Fabrice Canel: It can be a signal, especially if we continue to see dead links, the URL is very long, and nobody is linking to it anymore. We may decide, okay, this page is a dead link and nobody is visiting it — until we see somebody linking to it again, at which point we say, well, there is a new link to this page, so maybe we should visit it again.
Jason Barnard: Right, so you crawl the URLs, look at what's in there, and decide if it's junk or if it's actually useful. What are the problems with extracting the information? I love HTML5, and John Mueller from Google said it's probably not worth using because people use it so badly that they can't rely on it and don't really pay attention to it.

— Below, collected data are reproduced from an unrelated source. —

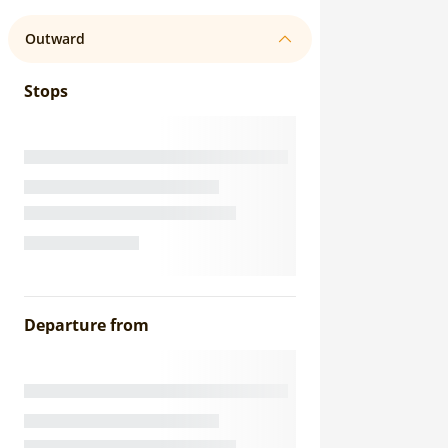
Outward
Stops
Departure from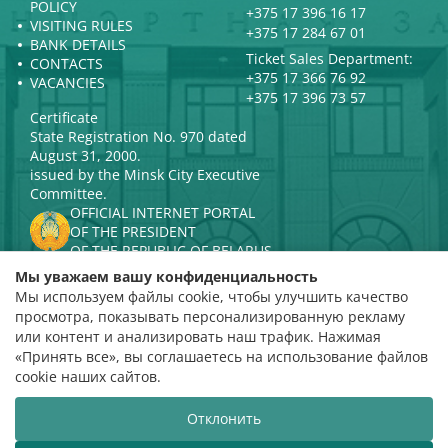
POLICY
+375 17 396 16 17
VISITING RULES
+375 17 284 67 01
BANK DETAILS
Ticket Sales Department:
CONTACTS
+375 17 366 76 92
VACANCIES
+375 17 396 73 57
Certificate
State Registration No. 970 dated
August 31, 2000.
issued by the Minsk City Executive
Committee.
OFFICIAL INTERNET PORTAL
OF THE PRESIDENT
OF THE REPUBLIC OF BELARUS
MINISTRY OF CULTURE OF THE
Мы уважаем вашу конфиденциальность
REPUBLIC OF BELARUS
Мы используем файлы cookie, чтобы улучшить качество
PORTAL
просмотра, показывать персонализированную рекламу
RATING ASSESSMENT
или контент и анализировать наш трафик. Нажимая
«Принять все», вы соглашаетесь на использование файлов
Rating 4.9
cookie наших сайтов.
based on 112 reviews
Отклонить
Website development
ВТОП3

Fabrice Canel: I disagree a little bit. The web is built not only from pages created by hand in Notepad, but also from content management systems using templates that are well structured with very good information. It's important to tag content properly to help search engines understand it — h1, h2, and h3 tags are useful for telling the story of headings, for marking the head of a section. Tables that are well structured also help search engines understand the concept of a table, the concept of a list.
Jason Barnard: Incredible. Sorry — I heard that 85% of tables are used for design, which creates an enormous problem for you, because a lot of tables are just there for layout and you'd expect data in them, but in fact they're just…
Fabrice Canel: Yes, we do not recommend that. We prefer divs, spans, and CSS positioning, and reserve tables for data — for saying, okay, this is the list of planets in the solar system, this is a real table with real data. Using tables for design confuses the understanding of a page.
Jason Barnard: Okay, none of that. So — WordPress tends to be structured more or less the same way. That must really help you. Whereas when I code myself, it never works out the way I intend.
Fabrice Canel: What you need to understand is that search engines these days are machine-learning based. Machine learning is about judgment — we look at a lot of content, tag it, and define what perfect tagging should look like. There is a variety of pages on the internet, some well structured, some not.